Start of Data extracts
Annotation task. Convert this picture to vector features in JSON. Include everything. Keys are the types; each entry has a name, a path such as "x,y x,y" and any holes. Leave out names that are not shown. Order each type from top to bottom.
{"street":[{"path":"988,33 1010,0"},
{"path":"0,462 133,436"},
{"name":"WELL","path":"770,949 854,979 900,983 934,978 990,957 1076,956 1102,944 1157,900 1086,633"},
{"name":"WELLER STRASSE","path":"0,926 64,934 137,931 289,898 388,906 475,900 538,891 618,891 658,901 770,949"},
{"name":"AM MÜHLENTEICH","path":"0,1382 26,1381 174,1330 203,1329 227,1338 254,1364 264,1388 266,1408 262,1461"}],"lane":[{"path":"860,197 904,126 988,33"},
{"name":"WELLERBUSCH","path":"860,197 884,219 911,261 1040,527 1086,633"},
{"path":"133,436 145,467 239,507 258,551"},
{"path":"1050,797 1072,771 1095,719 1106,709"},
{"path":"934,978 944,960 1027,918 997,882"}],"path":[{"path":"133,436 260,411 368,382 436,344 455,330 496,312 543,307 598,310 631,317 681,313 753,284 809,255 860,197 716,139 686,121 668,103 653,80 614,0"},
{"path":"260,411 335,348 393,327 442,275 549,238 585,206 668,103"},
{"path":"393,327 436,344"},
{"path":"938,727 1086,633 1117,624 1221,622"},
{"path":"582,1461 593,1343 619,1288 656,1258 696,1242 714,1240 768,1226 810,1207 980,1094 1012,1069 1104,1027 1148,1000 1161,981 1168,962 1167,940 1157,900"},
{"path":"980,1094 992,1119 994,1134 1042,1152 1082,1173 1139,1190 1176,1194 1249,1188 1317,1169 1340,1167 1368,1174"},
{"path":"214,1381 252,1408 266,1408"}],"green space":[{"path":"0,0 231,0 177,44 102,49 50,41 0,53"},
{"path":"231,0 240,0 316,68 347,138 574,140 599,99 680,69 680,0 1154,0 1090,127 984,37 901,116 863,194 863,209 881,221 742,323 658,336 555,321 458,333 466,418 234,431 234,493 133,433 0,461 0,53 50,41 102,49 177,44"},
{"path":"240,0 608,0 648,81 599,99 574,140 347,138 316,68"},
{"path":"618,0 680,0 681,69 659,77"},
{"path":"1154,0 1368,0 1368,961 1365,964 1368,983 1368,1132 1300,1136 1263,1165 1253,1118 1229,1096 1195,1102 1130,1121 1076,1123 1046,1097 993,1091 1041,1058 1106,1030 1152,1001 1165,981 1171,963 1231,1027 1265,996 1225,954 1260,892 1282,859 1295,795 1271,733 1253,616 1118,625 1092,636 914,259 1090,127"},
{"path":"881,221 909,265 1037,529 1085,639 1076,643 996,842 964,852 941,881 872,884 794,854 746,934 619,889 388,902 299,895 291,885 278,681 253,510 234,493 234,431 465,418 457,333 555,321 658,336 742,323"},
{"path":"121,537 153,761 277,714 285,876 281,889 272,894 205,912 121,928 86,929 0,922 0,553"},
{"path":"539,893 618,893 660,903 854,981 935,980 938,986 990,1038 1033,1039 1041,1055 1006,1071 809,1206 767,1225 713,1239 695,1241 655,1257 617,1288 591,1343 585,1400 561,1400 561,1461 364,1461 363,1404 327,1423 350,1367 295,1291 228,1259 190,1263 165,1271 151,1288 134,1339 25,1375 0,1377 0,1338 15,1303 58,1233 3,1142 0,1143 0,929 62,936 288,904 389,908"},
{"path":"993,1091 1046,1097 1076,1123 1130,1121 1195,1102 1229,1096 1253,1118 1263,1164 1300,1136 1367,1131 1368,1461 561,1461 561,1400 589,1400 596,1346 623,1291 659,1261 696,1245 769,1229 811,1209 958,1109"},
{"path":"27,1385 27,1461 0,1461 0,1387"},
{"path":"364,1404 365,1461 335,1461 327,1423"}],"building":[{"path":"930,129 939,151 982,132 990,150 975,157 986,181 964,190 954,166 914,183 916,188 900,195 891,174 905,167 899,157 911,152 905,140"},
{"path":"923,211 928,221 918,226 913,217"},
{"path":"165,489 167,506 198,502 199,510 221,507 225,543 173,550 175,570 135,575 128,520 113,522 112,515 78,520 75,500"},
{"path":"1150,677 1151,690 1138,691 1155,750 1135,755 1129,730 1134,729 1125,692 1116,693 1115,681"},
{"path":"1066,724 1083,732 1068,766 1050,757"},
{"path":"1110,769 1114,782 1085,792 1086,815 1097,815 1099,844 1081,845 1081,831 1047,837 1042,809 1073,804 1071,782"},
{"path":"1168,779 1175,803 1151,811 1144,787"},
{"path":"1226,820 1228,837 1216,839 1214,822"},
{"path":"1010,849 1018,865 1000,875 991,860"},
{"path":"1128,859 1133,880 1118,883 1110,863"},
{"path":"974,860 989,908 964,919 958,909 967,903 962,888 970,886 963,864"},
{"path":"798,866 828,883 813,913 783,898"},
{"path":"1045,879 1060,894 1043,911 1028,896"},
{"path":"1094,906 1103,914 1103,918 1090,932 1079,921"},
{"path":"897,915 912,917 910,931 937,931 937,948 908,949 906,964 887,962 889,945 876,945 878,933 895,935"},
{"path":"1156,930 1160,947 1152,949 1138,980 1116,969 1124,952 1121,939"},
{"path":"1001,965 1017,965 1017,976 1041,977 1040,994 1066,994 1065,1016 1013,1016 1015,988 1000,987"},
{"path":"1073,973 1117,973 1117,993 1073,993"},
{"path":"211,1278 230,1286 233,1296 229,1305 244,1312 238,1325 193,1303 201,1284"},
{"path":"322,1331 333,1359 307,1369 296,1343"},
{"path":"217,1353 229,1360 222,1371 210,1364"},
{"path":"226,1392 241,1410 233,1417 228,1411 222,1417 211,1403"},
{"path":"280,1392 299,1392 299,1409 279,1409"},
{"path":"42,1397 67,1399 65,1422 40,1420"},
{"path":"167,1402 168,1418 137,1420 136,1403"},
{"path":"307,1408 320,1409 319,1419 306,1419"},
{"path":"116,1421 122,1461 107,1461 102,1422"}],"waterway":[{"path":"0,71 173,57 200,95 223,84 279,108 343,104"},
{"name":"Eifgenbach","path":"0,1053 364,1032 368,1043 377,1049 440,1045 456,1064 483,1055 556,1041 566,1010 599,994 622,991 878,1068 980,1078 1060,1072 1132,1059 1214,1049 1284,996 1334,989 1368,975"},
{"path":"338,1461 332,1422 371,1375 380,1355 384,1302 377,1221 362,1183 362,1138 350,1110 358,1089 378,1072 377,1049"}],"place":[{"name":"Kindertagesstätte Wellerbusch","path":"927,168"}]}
End of Data extracts
| Task requirements |
All of the entries above need to be reproduced exactly.

| Solution to this problem |
Annotation task. Convert this picture to vector features in JSON. Include everything. Keys are the types; each entry has a name, a path such as "x,y x,y" and any holes. Leave out names that are not shown. Order each type from top to bottom.
{"street":[{"path":"988,33 1010,0"},
{"path":"0,462 133,436"},
{"name":"WELL","path":"770,949 854,979 900,983 934,978 990,957 1076,956 1102,944 1157,900 1086,633"},
{"name":"WELLER STRASSE","path":"0,926 64,934 137,931 289,898 388,906 475,900 538,891 618,891 658,901 770,949"},
{"name":"AM MÜHLENTEICH","path":"0,1382 26,1381 174,1330 203,1329 227,1338 254,1364 264,1388 266,1408 262,1461"}],"lane":[{"path":"860,197 904,126 988,33"},
{"name":"WELLERBUSCH","path":"860,197 884,219 911,261 1040,527 1086,633"},
{"path":"133,436 145,467 239,507 258,551"},
{"path":"1050,797 1072,771 1095,719 1106,709"},
{"path":"934,978 944,960 1027,918 997,882"}],"path":[{"path":"133,436 260,411 368,382 436,344 455,330 496,312 543,307 598,310 631,317 681,313 753,284 809,255 860,197 716,139 686,121 668,103 653,80 614,0"},
{"path":"260,411 335,348 393,327 442,275 549,238 585,206 668,103"},
{"path":"393,327 436,344"},
{"path":"938,727 1086,633 1117,624 1221,622"},
{"path":"582,1461 593,1343 619,1288 656,1258 696,1242 714,1240 768,1226 810,1207 980,1094 1012,1069 1104,1027 1148,1000 1161,981 1168,962 1167,940 1157,900"},
{"path":"980,1094 992,1119 994,1134 1042,1152 1082,1173 1139,1190 1176,1194 1249,1188 1317,1169 1340,1167 1368,1174"},
{"path":"214,1381 252,1408 266,1408"}],"green space":[{"path":"0,0 231,0 177,44 102,49 50,41 0,53"},
{"path":"231,0 240,0 316,68 347,138 574,140 599,99 680,69 680,0 1154,0 1090,127 984,37 901,116 863,194 863,209 881,221 742,323 658,336 555,321 458,333 466,418 234,431 234,493 133,433 0,461 0,53 50,41 102,49 177,44"},
{"path":"240,0 608,0 648,81 599,99 574,140 347,138 316,68"},
{"path":"618,0 680,0 681,69 659,77"},
{"path":"1154,0 1368,0 1368,961 1365,964 1368,983 1368,1132 1300,1136 1263,1165 1253,1118 1229,1096 1195,1102 1130,1121 1076,1123 1046,1097 993,1091 1041,1058 1106,1030 1152,1001 1165,981 1171,963 1231,1027 1265,996 1225,954 1260,892 1282,859 1295,795 1271,733 1253,616 1118,625 1092,636 914,259 1090,127"},
{"path":"881,221 909,265 1037,529 1085,639 1076,643 996,842 964,852 941,881 872,884 794,854 746,934 619,889 388,902 299,895 291,885 278,681 253,510 234,493 234,431 465,418 457,333 555,321 658,336 742,323"},
{"path":"121,537 153,761 277,714 285,876 281,889 272,894 205,912 121,928 86,929 0,922 0,553"},
{"path":"539,893 618,893 660,903 854,981 935,980 938,986 990,1038 1033,1039 1041,1055 1006,1071 809,1206 767,1225 713,1239 695,1241 655,1257 617,1288 591,1343 585,1400 561,1400 561,1461 364,1461 363,1404 327,1423 350,1367 295,1291 228,1259 190,1263 165,1271 151,1288 134,1339 25,1375 0,1377 0,1338 15,1303 58,1233 3,1142 0,1143 0,929 62,936 288,904 389,908"},
{"path":"993,1091 1046,1097 1076,1123 1130,1121 1195,1102 1229,1096 1253,1118 1263,1164 1300,1136 1367,1131 1368,1461 561,1461 561,1400 589,1400 596,1346 623,1291 659,1261 696,1245 769,1229 811,1209 958,1109"},
{"path":"27,1385 27,1461 0,1461 0,1387"},
{"path":"364,1404 365,1461 335,1461 327,1423"}],"building":[{"path":"930,129 939,151 982,132 990,150 975,157 986,181 964,190 954,166 914,183 916,188 900,195 891,174 905,167 899,157 911,152 905,140"},
{"path":"923,211 928,221 918,226 913,217"},
{"path":"165,489 167,506 198,502 199,510 221,507 225,543 173,550 175,570 135,575 128,520 113,522 112,515 78,520 75,500"},
{"path":"1150,677 1151,690 1138,691 1155,750 1135,755 1129,730 1134,729 1125,692 1116,693 1115,681"},
{"path":"1066,724 1083,732 1068,766 1050,757"},
{"path":"1110,769 1114,782 1085,792 1086,815 1097,815 1099,844 1081,845 1081,831 1047,837 1042,809 1073,804 1071,782"},
{"path":"1168,779 1175,803 1151,811 1144,787"},
{"path":"1226,820 1228,837 1216,839 1214,822"},
{"path":"1010,849 1018,865 1000,875 991,860"},
{"path":"1128,859 1133,880 1118,883 1110,863"},
{"path":"974,860 989,908 964,919 958,909 967,903 962,888 970,886 963,864"},
{"path":"798,866 828,883 813,913 783,898"},
{"path":"1045,879 1060,894 1043,911 1028,896"},
{"path":"1094,906 1103,914 1103,918 1090,932 1079,921"},
{"path":"897,915 912,917 910,931 937,931 937,948 908,949 906,964 887,962 889,945 876,945 878,933 895,935"},
{"path":"1156,930 1160,947 1152,949 1138,980 1116,969 1124,952 1121,939"},
{"path":"1001,965 1017,965 1017,976 1041,977 1040,994 1066,994 1065,1016 1013,1016 1015,988 1000,987"},
{"path":"1073,973 1117,973 1117,993 1073,993"},
{"path":"211,1278 230,1286 233,1296 229,1305 244,1312 238,1325 193,1303 201,1284"},
{"path":"322,1331 333,1359 307,1369 296,1343"},
{"path":"217,1353 229,1360 222,1371 210,1364"},
{"path":"226,1392 241,1410 233,1417 228,1411 222,1417 211,1403"},
{"path":"280,1392 299,1392 299,1409 279,1409"},
{"path":"42,1397 67,1399 65,1422 40,1420"},
{"path":"167,1402 168,1418 137,1420 136,1403"},
{"path":"307,1408 320,1409 319,1419 306,1419"},
{"path":"116,1421 122,1461 107,1461 102,1422"}],"waterway":[{"path":"0,71 173,57 200,95 223,84 279,108 343,104"},
{"name":"Eifgenbach","path":"0,1053 364,1032 368,1043 377,1049 440,1045 456,1064 483,1055 556,1041 566,1010 599,994 622,991 878,1068 980,1078 1060,1072 1132,1059 1214,1049 1284,996 1334,989 1368,975"},
{"path":"338,1461 332,1422 371,1375 380,1355 384,1302 377,1221 362,1183 362,1138 350,1110 358,1089 378,1072 377,1049"}],"place":[{"name":"Kindertagesstätte Wellerbusch","path":"927,168"}]}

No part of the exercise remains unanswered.